The Golem (Der Golem, Wie Er In Die Welt Kam) 1920



Directors: Paul Wegener (with Karl Boese)
"The word, the terrible life-giving word, I have snatched it from the Dark Powers. Now I shall call the Golem to life..."
From the mouth of the demon Astaroth comes the word written in fire that will turn the giant of clay into an instrument of vengeance... Paul Wegener creates a work of cinema alchemy from the raw earth of an ancient Jewish legend . . .

Synopsis:
Paul Wegener as the Golem
16th-century Prague: the astrologer and mystic Rabbi Loew, "the heart and mouth of the Jews", sees in the stars an omen of disaster for his people. The prophecy is proven to be true when the knight Florian brings a decree from the Emperor ordering the Jews to evacuate the ghetto by the next full moon. Loew persuades Florian to grant him an audience with the Emperor, though Florian pays more attention to the charms of Loew's daughter Miriam.

• • • • • • •

▸ Tasks to perform:
(1) In the Golem text, reproduce everything from "Directors: Paul Wegener (with" down to "legend . . .".
(2) According to the Golem text, by when does the Emperor's decree order the Jews to evacuate the ghetto?
(3) Carry the Golem text forward from its final sentence.

• • • • • • •

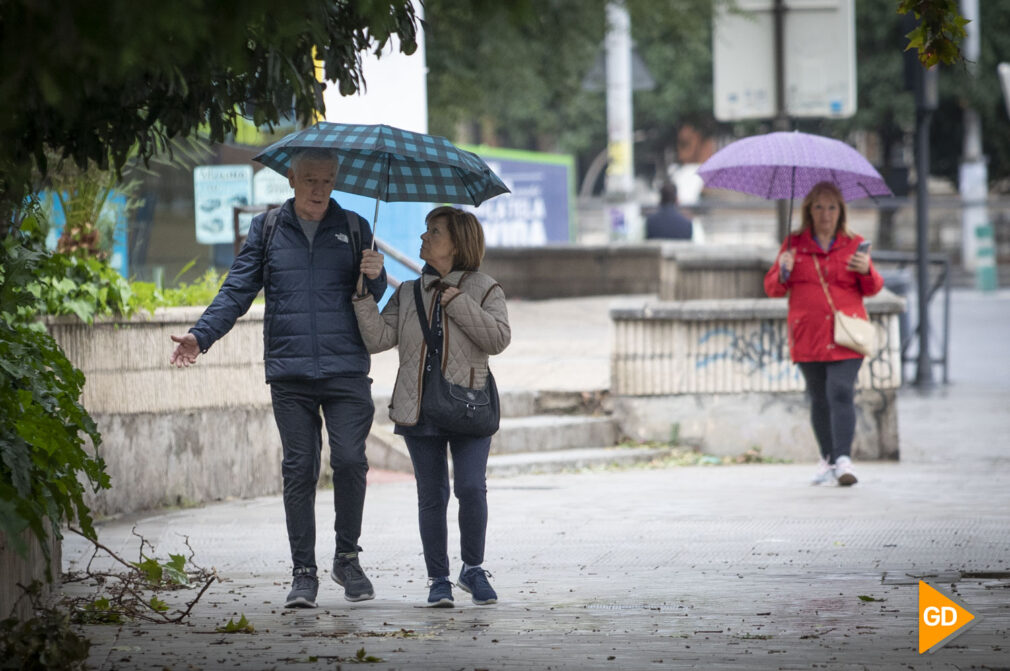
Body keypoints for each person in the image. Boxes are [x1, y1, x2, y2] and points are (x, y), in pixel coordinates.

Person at [169, 148, 387, 608]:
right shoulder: (268, 229)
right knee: (298, 469)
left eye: (327, 181)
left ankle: (347, 556)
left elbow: (370, 297)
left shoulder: (354, 228)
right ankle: (303, 572)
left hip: (346, 367)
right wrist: (200, 336)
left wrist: (377, 274)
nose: (318, 190)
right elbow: (238, 289)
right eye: (310, 179)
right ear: (291, 178)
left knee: (349, 461)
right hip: (290, 372)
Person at [352, 206, 510, 608]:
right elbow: (378, 338)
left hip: (470, 406)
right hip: (417, 406)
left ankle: (472, 569)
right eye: (425, 231)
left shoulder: (486, 288)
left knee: (471, 488)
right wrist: (362, 292)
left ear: (458, 243)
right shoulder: (407, 292)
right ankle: (438, 578)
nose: (424, 238)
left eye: (434, 232)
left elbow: (497, 339)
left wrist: (456, 301)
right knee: (431, 494)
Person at [763, 181, 884, 487]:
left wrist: (866, 269)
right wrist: (783, 269)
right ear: (808, 210)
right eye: (818, 206)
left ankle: (843, 461)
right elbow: (773, 289)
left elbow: (873, 288)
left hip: (846, 335)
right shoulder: (793, 245)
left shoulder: (853, 243)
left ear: (841, 211)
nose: (825, 213)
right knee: (818, 397)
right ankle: (828, 459)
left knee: (840, 390)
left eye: (831, 207)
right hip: (809, 335)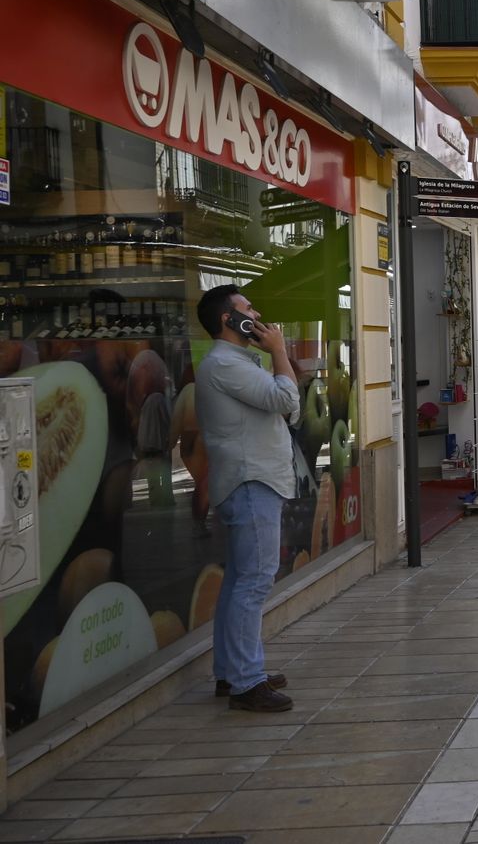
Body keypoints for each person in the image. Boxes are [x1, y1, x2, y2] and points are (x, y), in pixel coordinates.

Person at [194, 284, 298, 713]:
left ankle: (232, 671)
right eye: (248, 309)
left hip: (253, 481)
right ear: (228, 319)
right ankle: (246, 682)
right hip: (251, 482)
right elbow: (286, 400)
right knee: (254, 581)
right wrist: (279, 351)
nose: (256, 315)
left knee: (240, 581)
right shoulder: (224, 364)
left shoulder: (233, 362)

• • • • • • •

▸ Exercise answers:
(1)
Directors: Paul Wegener (with Karl Boese)
"The word, the terrible life-giving word, I have snatched it from the Dark Powers. Now I shall call the Golem to life..."
From the mouth of the demon Astaroth comes the word written in fire that will turn the giant of clay into an instrument of vengeance... Paul Wegener creates a work of cinema alchemy from the raw earth of an ancient Jewish legend . . .

(2) By the next full moon.

(3)
Loew consults his ancient volumes of necromancy in order to create a Golem, a clay giant that will serve as a protector of his people. With the aid of his assistant Famulus, Loew summons the demon Astaroth, who reveals the secret word -- AEMAET (truth) -- that will breathe life into the creature. The written word is placed within an amulet on the Golem's chest, and his eyes spring open... the Golem obeys Loew's commands until the amulet is removed, and he again becomes an inanimate statue.

Loew sets the Golem to work, chopping firewood and collecting provisions as bystanders look on in astonishment. Shortly, Florian returns to invite Loew to the Emperor's 'Festival of the Roses'. Loew brings the Golem with him, and the Emperor's court is soon charmed by the imposing but benign clay man. Loew attempts to appease the Emperor by manifesting a vision of the biblical patriarchs, but his sorcery is laughed off by the court as a mere conjuring trick. Their mirth angers the gods -- the walls tremble and the palace begins to crumble around them. The Golem holds the ceiling aloft, sparing the lives of those present, and in return the Emperor agrees to allow the Jews to remain in the city.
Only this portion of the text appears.